EXERCISE DIRECTIONS. Rewrite the entries below, replacing "images" with "frames" wherever it appears and keeping everything else the same. Leave the pictures out.

DATA SHOWN.
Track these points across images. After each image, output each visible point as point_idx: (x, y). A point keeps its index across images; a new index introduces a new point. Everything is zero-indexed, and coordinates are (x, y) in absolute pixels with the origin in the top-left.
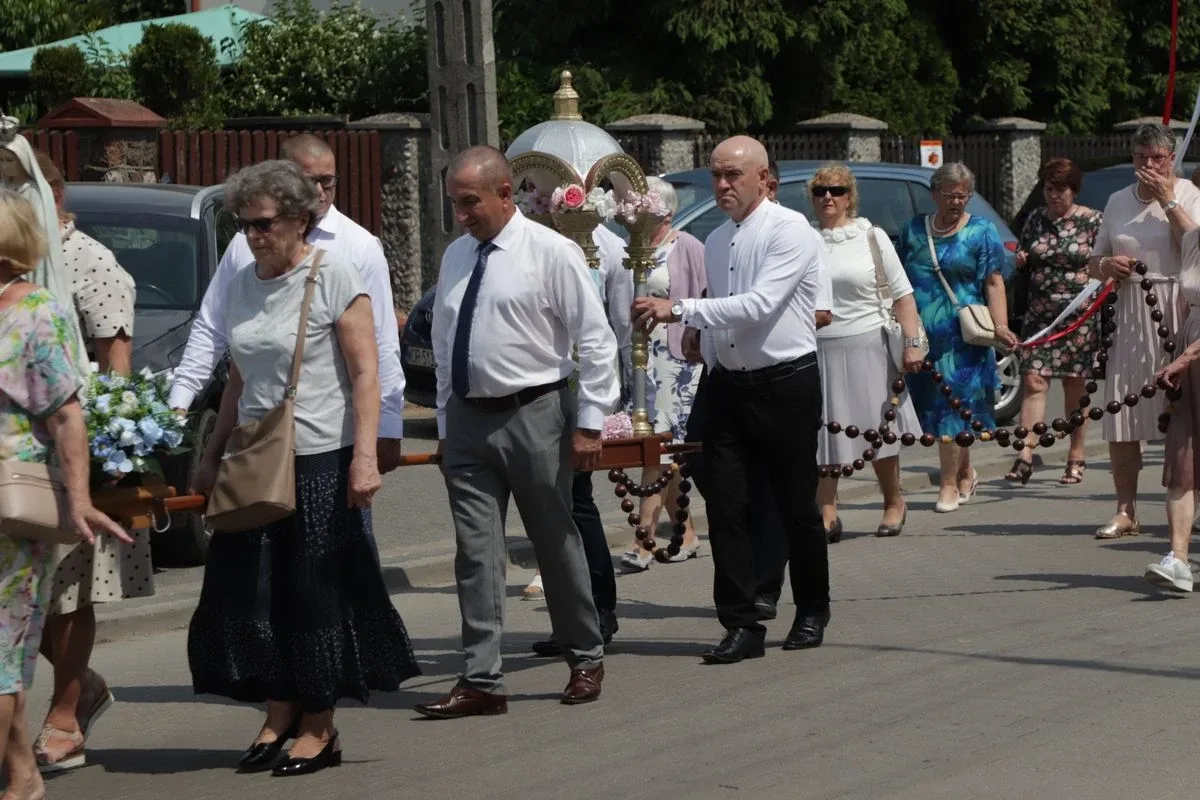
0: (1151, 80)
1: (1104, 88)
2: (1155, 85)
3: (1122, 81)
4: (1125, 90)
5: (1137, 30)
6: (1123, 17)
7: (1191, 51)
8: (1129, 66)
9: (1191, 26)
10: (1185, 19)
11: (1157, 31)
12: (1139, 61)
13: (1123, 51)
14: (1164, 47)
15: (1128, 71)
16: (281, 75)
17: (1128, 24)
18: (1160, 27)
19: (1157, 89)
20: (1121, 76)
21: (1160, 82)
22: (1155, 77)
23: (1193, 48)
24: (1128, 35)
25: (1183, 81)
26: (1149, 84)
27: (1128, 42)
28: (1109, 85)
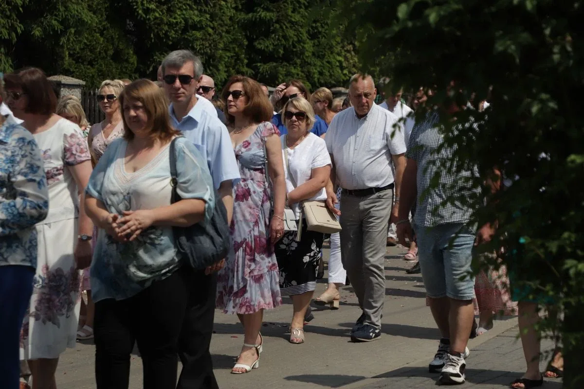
0: (256, 66)
1: (233, 69)
2: (259, 69)
3: (243, 66)
4: (244, 71)
5: (251, 41)
6: (244, 34)
7: (280, 52)
8: (247, 59)
9: (278, 39)
10: (275, 36)
11: (261, 41)
12: (253, 56)
13: (244, 51)
14: (264, 50)
15: (246, 61)
17: (247, 37)
18: (263, 39)
19: (261, 70)
20: (242, 63)
21: (262, 67)
22: (259, 64)
23: (280, 50)
24: (246, 43)
25: (275, 67)
26: (256, 69)
27: (247, 46)
28: (236, 67)
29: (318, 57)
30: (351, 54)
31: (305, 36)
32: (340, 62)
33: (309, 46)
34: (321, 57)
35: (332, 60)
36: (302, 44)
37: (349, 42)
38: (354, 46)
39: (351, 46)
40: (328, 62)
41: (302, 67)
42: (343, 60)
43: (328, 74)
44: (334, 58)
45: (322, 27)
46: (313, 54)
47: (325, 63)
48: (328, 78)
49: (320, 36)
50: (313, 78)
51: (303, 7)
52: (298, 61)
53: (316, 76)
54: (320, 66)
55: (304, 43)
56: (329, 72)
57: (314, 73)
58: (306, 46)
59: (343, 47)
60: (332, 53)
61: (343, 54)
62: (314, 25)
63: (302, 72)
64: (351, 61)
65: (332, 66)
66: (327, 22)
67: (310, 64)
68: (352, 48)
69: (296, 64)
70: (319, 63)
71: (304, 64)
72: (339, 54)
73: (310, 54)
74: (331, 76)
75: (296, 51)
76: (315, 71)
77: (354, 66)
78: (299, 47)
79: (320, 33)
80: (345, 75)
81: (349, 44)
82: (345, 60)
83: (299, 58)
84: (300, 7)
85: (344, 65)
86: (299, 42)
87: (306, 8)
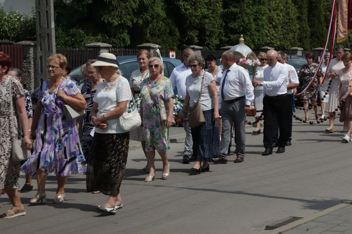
1: (218, 38)
2: (231, 38)
3: (222, 36)
4: (223, 39)
5: (226, 23)
6: (223, 19)
7: (241, 29)
8: (224, 33)
9: (240, 22)
10: (239, 20)
11: (232, 23)
12: (227, 31)
13: (223, 28)
14: (233, 28)
15: (224, 34)
17: (224, 21)
18: (232, 22)
19: (232, 38)
21: (232, 37)
22: (231, 35)
23: (241, 28)
24: (224, 24)
25: (238, 37)
26: (229, 37)
27: (224, 26)
29: (257, 31)
30: (271, 29)
31: (252, 20)
32: (266, 33)
33: (253, 26)
34: (258, 31)
35: (263, 32)
36: (250, 24)
37: (270, 23)
38: (273, 24)
39: (271, 25)
40: (262, 34)
41: (250, 37)
42: (267, 32)
43: (261, 40)
44: (264, 32)
45: (259, 15)
46: (255, 29)
47: (260, 34)
48: (261, 42)
49: (258, 20)
50: (255, 42)
51: (251, 5)
52: (249, 33)
53: (257, 41)
54: (258, 36)
55: (251, 24)
56: (262, 38)
57: (256, 40)
58: (252, 25)
59: (267, 26)
60: (263, 28)
61: (268, 29)
62: (255, 14)
63: (250, 39)
64: (271, 33)
66: (262, 13)
67: (253, 35)
68: (272, 26)
69: (248, 35)
70: (258, 34)
71: (252, 35)
72: (266, 29)
73: (254, 29)
74: (263, 41)
75: (248, 28)
76: (256, 38)
77: (273, 35)
78: (249, 26)
79: (258, 18)
80: (269, 40)
81: (270, 24)
82: (268, 32)
83: (249, 31)
84: (249, 5)
85: (268, 35)
86: (249, 23)
87: (253, 5)
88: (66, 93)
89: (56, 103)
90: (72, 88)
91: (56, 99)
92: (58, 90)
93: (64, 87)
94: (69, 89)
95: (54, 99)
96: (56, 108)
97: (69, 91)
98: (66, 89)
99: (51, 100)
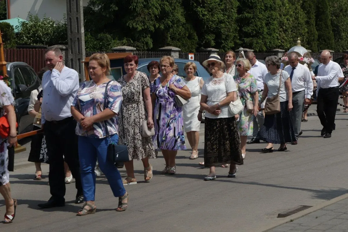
1: (233, 41)
3: (237, 40)
4: (238, 42)
5: (241, 27)
6: (237, 24)
8: (239, 36)
9: (253, 27)
10: (252, 25)
11: (246, 28)
12: (241, 35)
13: (237, 32)
14: (247, 31)
15: (238, 37)
16: (31, 35)
17: (238, 26)
18: (246, 27)
19: (245, 41)
22: (245, 39)
23: (254, 32)
24: (238, 29)
25: (252, 40)
26: (243, 40)
27: (239, 30)
29: (268, 34)
30: (282, 33)
31: (264, 25)
32: (277, 36)
33: (265, 30)
34: (270, 35)
35: (274, 36)
37: (280, 27)
38: (283, 29)
39: (282, 29)
40: (273, 37)
41: (262, 40)
42: (278, 36)
43: (273, 42)
44: (276, 35)
45: (271, 20)
46: (267, 33)
47: (272, 37)
49: (269, 24)
50: (267, 44)
51: (263, 10)
52: (261, 37)
53: (268, 43)
54: (270, 39)
55: (263, 28)
57: (267, 42)
58: (264, 29)
59: (278, 30)
60: (275, 32)
61: (278, 33)
62: (267, 19)
63: (262, 42)
64: (282, 36)
65: (274, 38)
66: (273, 18)
67: (265, 38)
68: (282, 30)
69: (260, 38)
70: (269, 37)
71: (264, 38)
72: (277, 33)
73: (266, 33)
74: (274, 43)
75: (260, 32)
76: (267, 41)
77: (283, 38)
78: (261, 30)
79: (270, 23)
80: (279, 42)
81: (281, 28)
82: (279, 36)
83: (261, 35)
84: (262, 11)
85: (279, 38)
86: (261, 28)
87: (265, 11)
88: (176, 86)
89: (169, 94)
90: (180, 82)
91: (168, 91)
92: (170, 84)
93: (173, 82)
94: (177, 83)
95: (167, 91)
96: (168, 98)
97: (177, 84)
98: (175, 83)
99: (164, 92)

TASK SOLUTION.
Track these points across frames. After each image, output each visible point as point_idx: (x, y). A point keeps its index across frames; a new index introduces a new point. Everything is zero-indexed, and coordinates are (x, y) in absolute pixels with the origin in the top-left.
0: (1151, 80)
1: (1104, 88)
2: (1155, 85)
3: (1122, 81)
4: (1125, 90)
5: (1137, 30)
6: (1123, 17)
7: (1191, 51)
8: (1129, 66)
9: (1191, 26)
10: (1185, 19)
11: (1157, 31)
12: (1139, 61)
13: (1123, 51)
14: (1164, 47)
15: (1128, 71)
16: (281, 75)
17: (1128, 24)
18: (1160, 27)
19: (1157, 89)
20: (1121, 76)
21: (1160, 82)
22: (1155, 77)
23: (1193, 48)
24: (1128, 35)
25: (1183, 81)
26: (1149, 84)
27: (1128, 42)
28: (1109, 85)
0: (256, 66)
1: (233, 69)
2: (259, 69)
3: (243, 66)
4: (244, 71)
5: (251, 41)
6: (244, 34)
7: (280, 52)
8: (247, 59)
9: (278, 39)
10: (275, 36)
11: (261, 41)
12: (253, 56)
13: (244, 51)
14: (264, 50)
15: (246, 61)
17: (247, 37)
18: (263, 39)
19: (261, 70)
20: (242, 63)
21: (262, 67)
22: (259, 64)
23: (280, 50)
24: (246, 43)
25: (275, 67)
26: (256, 69)
27: (247, 46)
28: (236, 67)
29: (318, 57)
30: (351, 54)
31: (305, 36)
32: (340, 62)
33: (309, 46)
34: (321, 57)
35: (332, 60)
36: (302, 44)
37: (349, 42)
38: (354, 46)
39: (351, 46)
40: (328, 62)
41: (302, 67)
42: (343, 60)
43: (328, 74)
44: (334, 58)
45: (322, 27)
46: (313, 54)
47: (325, 63)
48: (328, 78)
49: (320, 36)
50: (313, 78)
51: (303, 7)
52: (298, 61)
53: (316, 76)
54: (320, 66)
55: (304, 43)
56: (329, 72)
57: (314, 73)
58: (306, 46)
59: (343, 47)
60: (332, 53)
61: (343, 54)
62: (314, 25)
63: (302, 72)
64: (351, 61)
65: (332, 66)
66: (327, 22)
67: (310, 64)
68: (352, 48)
69: (296, 64)
70: (319, 63)
71: (304, 64)
72: (339, 54)
73: (310, 54)
74: (331, 76)
75: (296, 51)
76: (315, 71)
77: (354, 66)
78: (299, 47)
79: (320, 33)
80: (345, 75)
81: (349, 44)
82: (345, 60)
83: (299, 58)
84: (300, 7)
85: (344, 65)
86: (299, 42)
87: (306, 8)
1: (218, 38)
2: (231, 38)
3: (222, 36)
4: (223, 39)
5: (226, 23)
6: (223, 19)
7: (241, 29)
8: (224, 33)
9: (240, 22)
10: (239, 20)
11: (232, 23)
12: (227, 31)
13: (223, 28)
14: (233, 28)
15: (224, 34)
17: (224, 21)
18: (232, 22)
19: (232, 38)
21: (232, 37)
22: (231, 35)
23: (241, 28)
24: (224, 24)
25: (238, 37)
26: (229, 37)
27: (224, 26)
29: (257, 31)
30: (271, 29)
31: (252, 20)
32: (266, 33)
33: (253, 26)
34: (258, 31)
35: (263, 32)
36: (250, 24)
37: (270, 23)
38: (273, 24)
39: (271, 25)
40: (262, 34)
41: (250, 37)
42: (267, 32)
43: (261, 40)
44: (264, 32)
45: (259, 15)
46: (255, 29)
47: (260, 34)
48: (261, 42)
49: (258, 20)
50: (255, 42)
51: (251, 5)
52: (249, 33)
53: (257, 41)
54: (258, 36)
55: (251, 24)
56: (262, 38)
57: (256, 40)
58: (252, 25)
59: (267, 26)
60: (263, 28)
61: (268, 29)
62: (255, 14)
63: (250, 39)
64: (271, 33)
66: (262, 13)
67: (253, 35)
68: (272, 26)
69: (248, 35)
70: (258, 34)
71: (252, 35)
72: (266, 29)
73: (254, 29)
74: (263, 41)
75: (248, 28)
76: (256, 38)
77: (273, 35)
78: (249, 26)
79: (258, 18)
80: (269, 40)
81: (270, 24)
82: (268, 32)
83: (249, 31)
84: (249, 5)
85: (268, 35)
86: (249, 23)
87: (253, 5)
88: (66, 93)
89: (56, 103)
90: (72, 88)
91: (56, 99)
92: (58, 90)
93: (64, 87)
94: (69, 89)
95: (54, 99)
96: (56, 108)
97: (69, 91)
98: (66, 89)
99: (51, 100)
1: (233, 41)
3: (237, 40)
4: (238, 42)
5: (241, 27)
6: (237, 24)
8: (239, 36)
9: (253, 27)
10: (252, 25)
11: (246, 28)
12: (241, 35)
13: (237, 32)
14: (247, 31)
15: (238, 37)
16: (31, 35)
17: (238, 26)
18: (246, 27)
19: (245, 41)
22: (245, 39)
23: (254, 32)
24: (238, 29)
25: (252, 40)
26: (243, 40)
27: (239, 30)
29: (268, 34)
30: (282, 33)
31: (264, 25)
32: (277, 36)
33: (265, 30)
34: (270, 35)
35: (274, 36)
37: (280, 27)
38: (283, 29)
39: (282, 29)
40: (273, 37)
41: (262, 40)
42: (278, 36)
43: (273, 42)
44: (276, 35)
45: (271, 20)
46: (267, 33)
47: (272, 37)
49: (269, 24)
50: (267, 44)
51: (263, 10)
52: (261, 37)
53: (268, 43)
54: (270, 39)
55: (263, 28)
57: (267, 42)
58: (264, 29)
59: (278, 30)
60: (275, 32)
61: (278, 33)
62: (267, 19)
63: (262, 42)
64: (282, 36)
65: (274, 38)
66: (273, 18)
67: (265, 38)
68: (282, 30)
69: (260, 38)
70: (269, 37)
71: (264, 38)
72: (277, 33)
73: (266, 33)
74: (274, 43)
75: (260, 32)
76: (267, 41)
77: (283, 38)
78: (261, 30)
79: (270, 23)
80: (279, 42)
81: (281, 28)
82: (279, 36)
83: (261, 35)
84: (262, 11)
85: (279, 38)
86: (261, 28)
87: (265, 11)
88: (176, 86)
89: (169, 94)
90: (180, 82)
91: (168, 91)
92: (170, 84)
93: (173, 82)
94: (177, 83)
95: (167, 91)
96: (168, 98)
97: (177, 84)
98: (175, 83)
99: (164, 92)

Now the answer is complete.